GARETH PRYTHERCH (R) at a reunion in 1974 in Morlaix, France, with two of his former POW friends, Keith Butters of London and Jean Le Bras of Morlaix.

By EIFION WILLIAMS

Gareth Prytherch is a retired Vancouver Secondary School teacher and a long-time member of the Vancouver Welsh Society.

As a young airman he and his crew were shot down over Germany and he spent almost three years from 1943 to 1945 in Dulag Luft. Stalag 1Vb prisoner-of-war camp in Germany. The following is an article by David Llewelyn Williams in the Cambrian News, the Welsh Society newsletter, on a recent interview given by Gareth to BBC Wales.

In late January I was contacted by BBC Cymru, who wished to contact Gareth with a view to interviewing him about his experiences as a prisoner-of-war during the Second World War. After talking to Gareth, I passed on his contact information and in due course he went to a studio in downtown Vancouver to be interviewed.

On March 14, I listened to host Dei Tomos’ 5:30 PM Sunday program on Radio Cymru, which played at 10:30 AM Vancouver time. Soon I heard Gareth being interviewed in Welsh about his wartime experiences.

Gareth’s account in English of his prisoner-of-war experiences can be found on the war archive online site: www.pegasusarchive.org/pow/gareth.prytherch.htm.

The site also includes a photograph of a reunion between Gareth and two of his closest comrades, one from England and one from Brittany, and a painting of Gareth as a prisoner by a fellow Dutch POW artist.

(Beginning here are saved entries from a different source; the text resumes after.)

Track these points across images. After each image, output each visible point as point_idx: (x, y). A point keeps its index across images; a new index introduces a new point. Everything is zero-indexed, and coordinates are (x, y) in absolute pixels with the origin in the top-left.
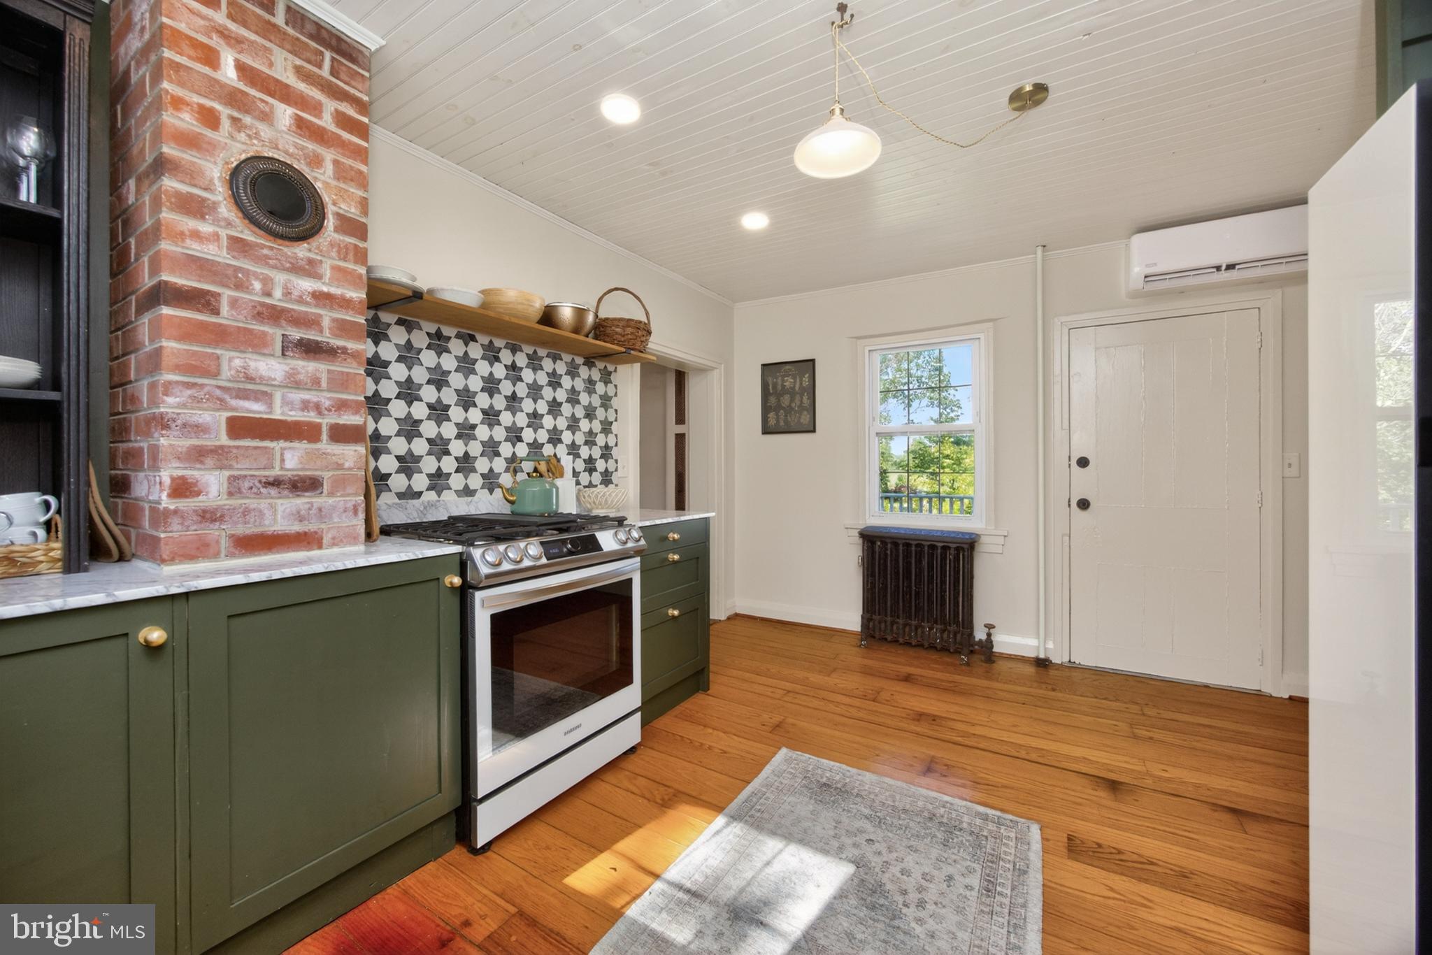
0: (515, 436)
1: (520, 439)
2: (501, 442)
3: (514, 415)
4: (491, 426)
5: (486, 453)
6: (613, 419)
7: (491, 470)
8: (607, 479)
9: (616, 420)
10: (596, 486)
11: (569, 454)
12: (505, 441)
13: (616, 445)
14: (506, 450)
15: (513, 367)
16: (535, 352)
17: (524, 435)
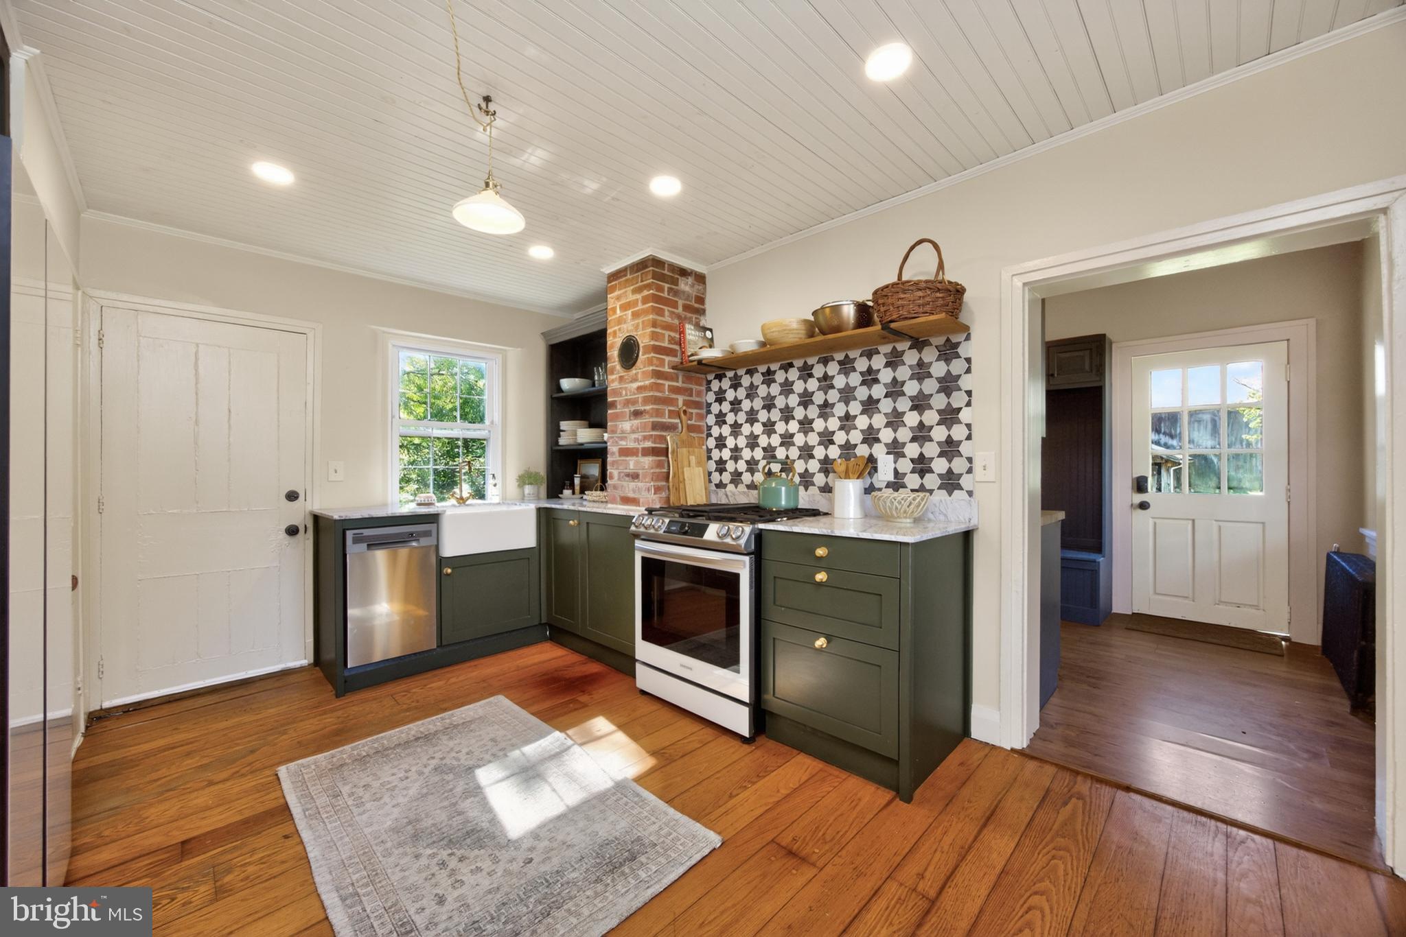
0: (827, 439)
1: (832, 442)
2: (815, 446)
3: (826, 420)
4: (806, 433)
5: (802, 456)
6: (962, 404)
7: (806, 470)
8: (951, 482)
9: (969, 404)
10: (880, 490)
11: (888, 453)
12: (818, 445)
13: (969, 438)
14: (819, 452)
15: (826, 377)
16: (847, 356)
17: (835, 438)
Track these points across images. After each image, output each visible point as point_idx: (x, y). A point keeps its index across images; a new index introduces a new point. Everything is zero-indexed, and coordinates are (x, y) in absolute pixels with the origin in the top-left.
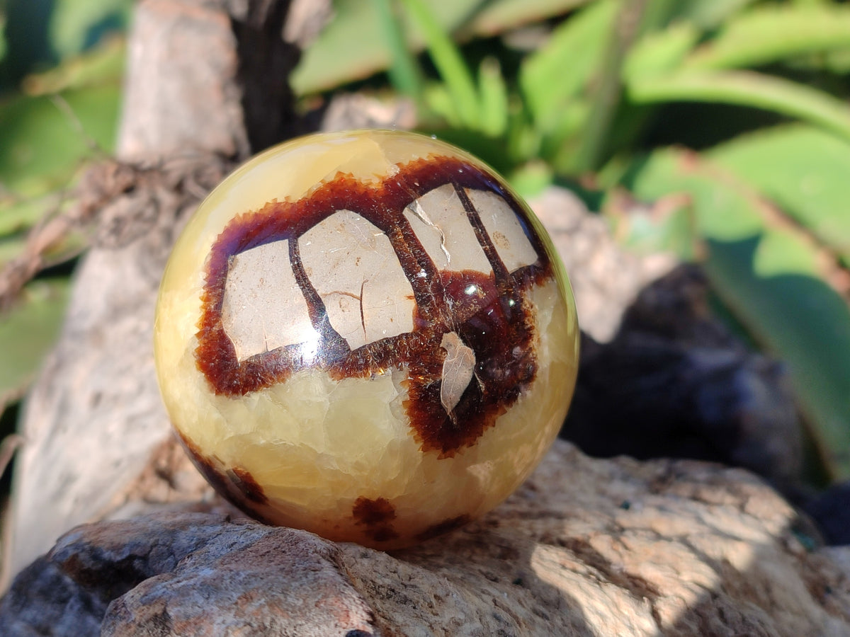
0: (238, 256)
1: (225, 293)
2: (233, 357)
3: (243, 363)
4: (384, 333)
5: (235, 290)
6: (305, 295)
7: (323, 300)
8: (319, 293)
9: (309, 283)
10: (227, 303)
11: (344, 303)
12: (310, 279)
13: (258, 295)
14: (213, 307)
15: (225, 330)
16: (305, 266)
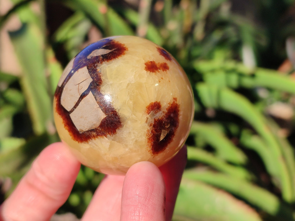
0: (79, 130)
1: (89, 130)
2: (105, 118)
3: (106, 115)
4: (87, 73)
5: (87, 126)
6: (81, 101)
7: (81, 95)
8: (79, 97)
9: (78, 101)
10: (91, 128)
11: (81, 88)
12: (77, 101)
13: (85, 117)
14: (95, 133)
15: (99, 125)
16: (74, 105)
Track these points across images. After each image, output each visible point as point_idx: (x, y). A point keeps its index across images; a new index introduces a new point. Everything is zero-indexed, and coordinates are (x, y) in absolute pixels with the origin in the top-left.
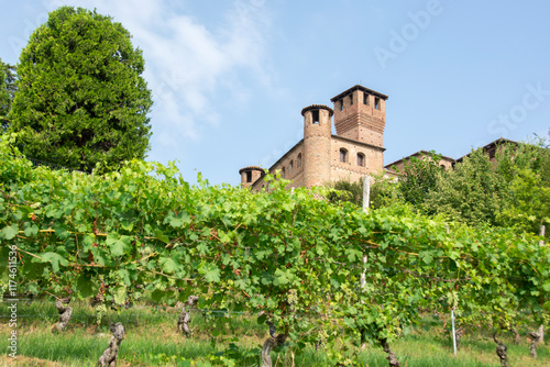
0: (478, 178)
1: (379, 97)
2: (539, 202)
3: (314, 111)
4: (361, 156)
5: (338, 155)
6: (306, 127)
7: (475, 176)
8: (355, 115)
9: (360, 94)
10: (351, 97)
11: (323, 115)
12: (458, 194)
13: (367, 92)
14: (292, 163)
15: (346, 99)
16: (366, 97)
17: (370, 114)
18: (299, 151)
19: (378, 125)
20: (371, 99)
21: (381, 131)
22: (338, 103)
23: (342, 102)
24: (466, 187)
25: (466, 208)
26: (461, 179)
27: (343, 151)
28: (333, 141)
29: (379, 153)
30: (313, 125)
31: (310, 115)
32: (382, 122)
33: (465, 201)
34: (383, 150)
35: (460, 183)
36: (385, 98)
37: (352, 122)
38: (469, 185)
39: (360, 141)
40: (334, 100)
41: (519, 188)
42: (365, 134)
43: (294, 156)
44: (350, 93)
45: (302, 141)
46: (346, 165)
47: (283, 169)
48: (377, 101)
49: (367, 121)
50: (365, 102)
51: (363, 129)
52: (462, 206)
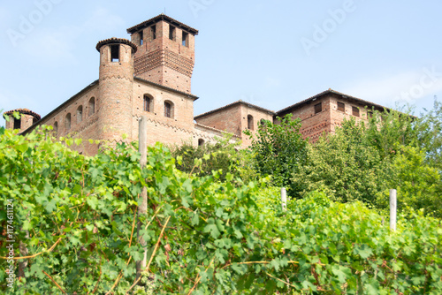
0: (353, 151)
1: (188, 31)
2: (425, 184)
3: (114, 46)
4: (168, 104)
5: (142, 102)
6: (102, 65)
7: (348, 149)
8: (159, 52)
9: (165, 26)
10: (154, 29)
11: (125, 51)
12: (331, 171)
13: (174, 24)
14: (80, 108)
15: (147, 31)
16: (172, 29)
17: (177, 52)
18: (91, 94)
19: (186, 67)
20: (179, 32)
21: (189, 73)
22: (136, 35)
23: (141, 34)
24: (339, 161)
25: (340, 185)
26: (334, 152)
27: (148, 98)
28: (136, 85)
29: (190, 102)
30: (111, 64)
31: (107, 50)
32: (190, 63)
33: (339, 177)
34: (195, 98)
35: (333, 156)
36: (194, 32)
37: (155, 60)
38: (343, 160)
39: (164, 84)
40: (132, 31)
41: (403, 166)
42: (170, 77)
43: (85, 101)
44: (152, 24)
45: (97, 83)
46: (150, 115)
47: (69, 116)
48: (185, 36)
49: (172, 60)
50: (171, 37)
51: (168, 70)
52: (337, 183)
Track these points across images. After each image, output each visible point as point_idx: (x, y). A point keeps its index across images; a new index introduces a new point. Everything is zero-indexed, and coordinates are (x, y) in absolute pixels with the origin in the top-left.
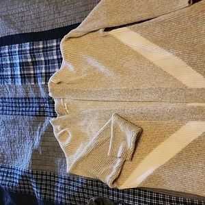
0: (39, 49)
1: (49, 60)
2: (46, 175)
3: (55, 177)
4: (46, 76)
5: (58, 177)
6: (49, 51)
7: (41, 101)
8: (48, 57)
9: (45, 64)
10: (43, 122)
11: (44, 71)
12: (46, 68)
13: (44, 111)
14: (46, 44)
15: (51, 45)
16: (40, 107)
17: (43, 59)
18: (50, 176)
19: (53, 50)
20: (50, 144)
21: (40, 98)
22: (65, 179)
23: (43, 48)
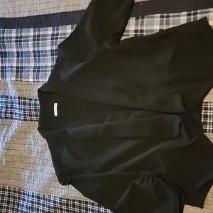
0: (11, 38)
1: (22, 53)
2: (9, 191)
3: (20, 193)
4: (17, 71)
5: (24, 194)
6: (24, 41)
7: (9, 100)
8: (21, 48)
9: (18, 57)
10: (10, 126)
11: (15, 65)
12: (18, 62)
13: (11, 113)
14: (21, 32)
15: (27, 34)
16: (7, 108)
17: (15, 50)
18: (14, 192)
19: (28, 41)
20: (17, 154)
21: (7, 97)
22: (33, 196)
23: (17, 37)
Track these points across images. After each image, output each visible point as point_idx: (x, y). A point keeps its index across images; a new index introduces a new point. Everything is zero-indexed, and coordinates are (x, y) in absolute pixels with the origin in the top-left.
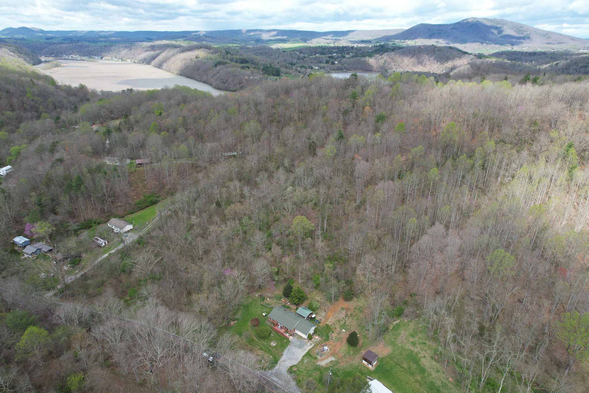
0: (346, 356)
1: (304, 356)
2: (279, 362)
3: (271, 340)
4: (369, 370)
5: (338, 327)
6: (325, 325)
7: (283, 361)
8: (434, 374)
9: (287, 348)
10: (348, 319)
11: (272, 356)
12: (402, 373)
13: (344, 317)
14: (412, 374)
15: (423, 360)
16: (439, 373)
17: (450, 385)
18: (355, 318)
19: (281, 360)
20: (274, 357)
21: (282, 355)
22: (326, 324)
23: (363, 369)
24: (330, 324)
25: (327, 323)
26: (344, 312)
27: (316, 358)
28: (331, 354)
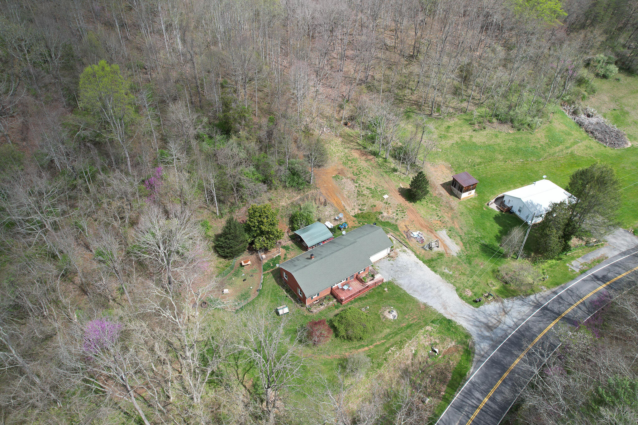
0: (440, 215)
1: (436, 272)
2: (448, 317)
3: (379, 317)
4: (475, 198)
5: (372, 201)
6: (355, 219)
7: (445, 309)
8: (499, 141)
9: (410, 292)
10: (362, 181)
11: (427, 324)
12: (488, 167)
13: (357, 185)
14: (492, 160)
15: (474, 140)
16: (499, 136)
17: (517, 136)
18: (364, 173)
19: (442, 311)
20: (432, 322)
21: (426, 306)
22: (355, 216)
23: (472, 204)
24: (357, 211)
25: (352, 214)
26: (344, 180)
27: (440, 255)
28: (432, 232)
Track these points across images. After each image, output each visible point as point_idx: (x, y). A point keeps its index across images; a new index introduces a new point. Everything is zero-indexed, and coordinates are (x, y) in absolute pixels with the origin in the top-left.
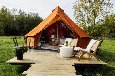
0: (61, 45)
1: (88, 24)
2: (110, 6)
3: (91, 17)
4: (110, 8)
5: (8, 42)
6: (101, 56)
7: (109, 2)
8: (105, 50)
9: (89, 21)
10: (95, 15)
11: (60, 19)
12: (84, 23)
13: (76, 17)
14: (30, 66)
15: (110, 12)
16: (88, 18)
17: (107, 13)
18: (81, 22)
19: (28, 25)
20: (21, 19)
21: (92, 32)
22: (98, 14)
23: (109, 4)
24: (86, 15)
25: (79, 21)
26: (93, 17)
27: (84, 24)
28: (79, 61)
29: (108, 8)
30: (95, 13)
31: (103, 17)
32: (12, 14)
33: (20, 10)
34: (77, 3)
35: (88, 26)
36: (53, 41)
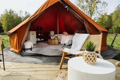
2: (105, 5)
7: (104, 1)
22: (94, 12)
26: (90, 15)
30: (91, 12)
31: (98, 15)
33: (26, 12)
36: (52, 39)
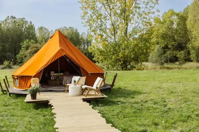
0: (68, 84)
1: (113, 37)
3: (118, 20)
4: (153, 5)
9: (115, 31)
11: (64, 54)
12: (105, 35)
13: (87, 22)
15: (153, 13)
16: (113, 24)
17: (149, 13)
18: (98, 32)
21: (121, 55)
22: (131, 16)
24: (107, 18)
25: (93, 31)
26: (123, 21)
27: (104, 37)
35: (112, 41)
36: (53, 80)
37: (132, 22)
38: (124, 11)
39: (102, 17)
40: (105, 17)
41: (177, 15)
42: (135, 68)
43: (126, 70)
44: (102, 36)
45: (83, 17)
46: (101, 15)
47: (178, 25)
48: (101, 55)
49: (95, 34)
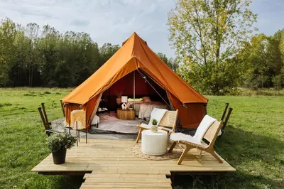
0: (142, 125)
1: (203, 60)
2: (251, 18)
3: (208, 41)
4: (250, 23)
5: (23, 108)
6: (229, 143)
7: (248, 10)
8: (240, 126)
9: (205, 52)
10: (219, 39)
11: (139, 66)
12: (194, 57)
13: (175, 44)
14: (84, 181)
15: (251, 32)
16: (203, 46)
17: (244, 32)
18: (187, 54)
19: (64, 62)
20: (48, 46)
21: (213, 78)
22: (224, 35)
23: (248, 14)
24: (197, 39)
25: (182, 53)
26: (215, 42)
27: (193, 59)
28: (179, 164)
29: (247, 22)
30: (217, 33)
31: (235, 42)
32: (27, 35)
33: (47, 27)
34: (176, 12)
35: (202, 63)
37: (225, 41)
38: (216, 30)
39: (192, 38)
40: (195, 39)
41: (269, 39)
42: (229, 92)
43: (218, 95)
44: (191, 58)
45: (171, 39)
46: (191, 36)
47: (269, 50)
48: (190, 78)
49: (183, 56)
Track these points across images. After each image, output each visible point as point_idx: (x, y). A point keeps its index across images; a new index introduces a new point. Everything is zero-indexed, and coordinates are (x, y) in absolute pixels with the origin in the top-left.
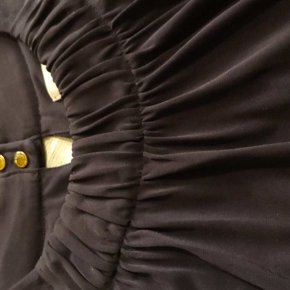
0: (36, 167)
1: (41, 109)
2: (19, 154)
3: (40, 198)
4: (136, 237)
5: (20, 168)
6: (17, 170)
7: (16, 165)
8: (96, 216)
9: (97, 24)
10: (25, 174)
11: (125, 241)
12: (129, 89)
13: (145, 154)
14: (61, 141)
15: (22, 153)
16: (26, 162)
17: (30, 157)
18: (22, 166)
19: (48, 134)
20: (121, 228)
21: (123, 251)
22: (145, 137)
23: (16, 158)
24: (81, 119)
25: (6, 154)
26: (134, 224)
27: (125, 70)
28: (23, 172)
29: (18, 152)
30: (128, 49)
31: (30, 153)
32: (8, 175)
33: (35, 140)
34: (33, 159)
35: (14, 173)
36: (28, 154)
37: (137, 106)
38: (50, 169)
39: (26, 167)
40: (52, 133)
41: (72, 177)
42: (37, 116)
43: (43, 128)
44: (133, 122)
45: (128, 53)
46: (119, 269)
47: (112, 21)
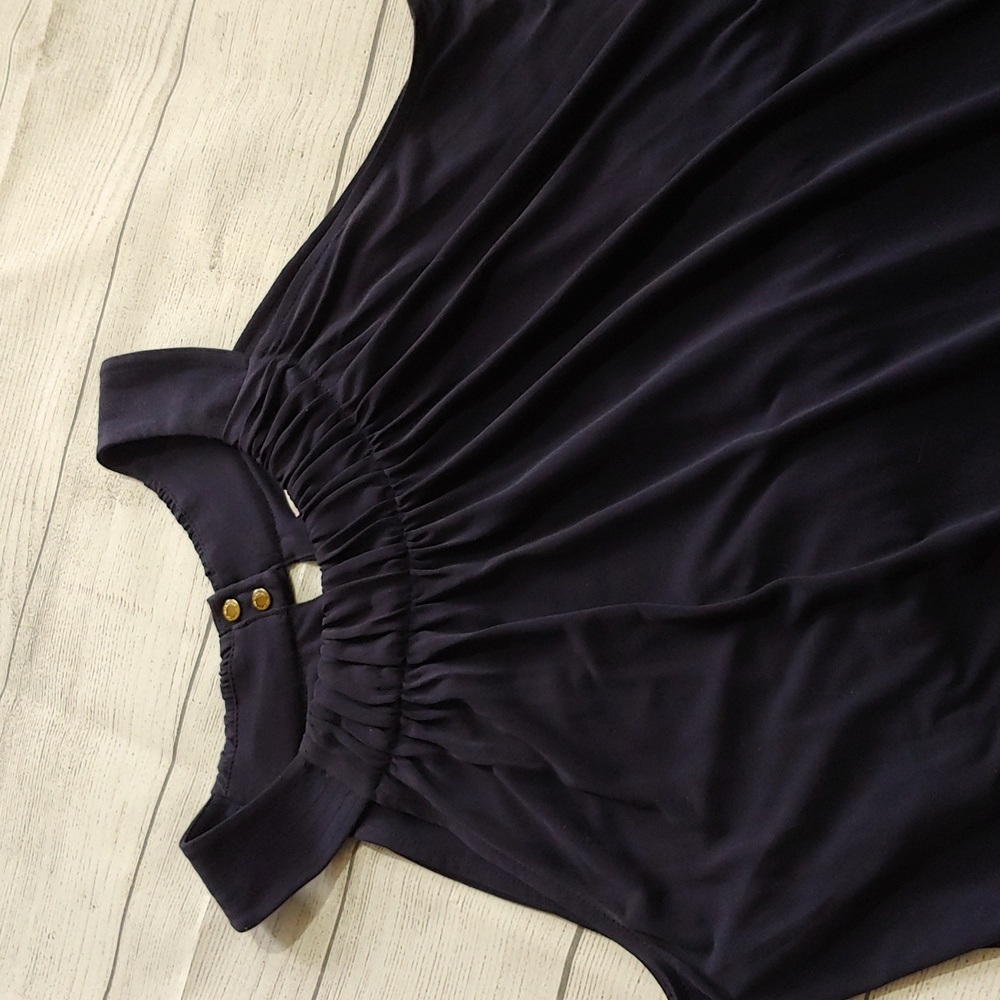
0: (284, 605)
1: (279, 527)
2: (259, 593)
3: (294, 645)
4: (418, 676)
5: (261, 611)
6: (259, 614)
7: (255, 609)
8: (363, 664)
9: (337, 419)
10: (270, 617)
11: (404, 684)
12: (383, 494)
13: (413, 571)
14: (310, 566)
15: (262, 589)
16: (268, 602)
17: (273, 593)
18: (264, 608)
19: (293, 559)
20: (395, 669)
21: (403, 697)
22: (410, 551)
23: (254, 598)
24: (328, 541)
25: (239, 597)
26: (410, 661)
27: (377, 472)
28: (268, 616)
29: (256, 591)
30: (377, 446)
31: (272, 588)
32: (246, 624)
33: (278, 569)
34: (277, 594)
35: (255, 620)
36: (270, 590)
37: (396, 512)
38: (302, 604)
39: (270, 607)
40: (298, 557)
41: (324, 621)
42: (275, 538)
43: (285, 553)
44: (393, 534)
45: (377, 450)
46: (402, 721)
47: (356, 412)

The painting is now in the Rijkmuseum, Amsterdam.

The interviewer, Dei Tomos, did not include all that Gareth told him and some of us remember the Sgwrs (Discussion) by Gareth at the Welsh Society’s Sunday Service in November, 2005, where he exhorted us not to categorize people.

He told us, for example, of the kindness of the German mother who prepared a meal for him when he was first captured and brought it to his cell at considerable personal risk. He contrasted this with the Welsh nationalist who worked as an enemy agent with the Red Cross because he believed it offered the best chance of freedom for Wales.

Gareth Prytherch’s memories offer a rare glimpse at a detailed and personal human level into the war and can be read time and time again.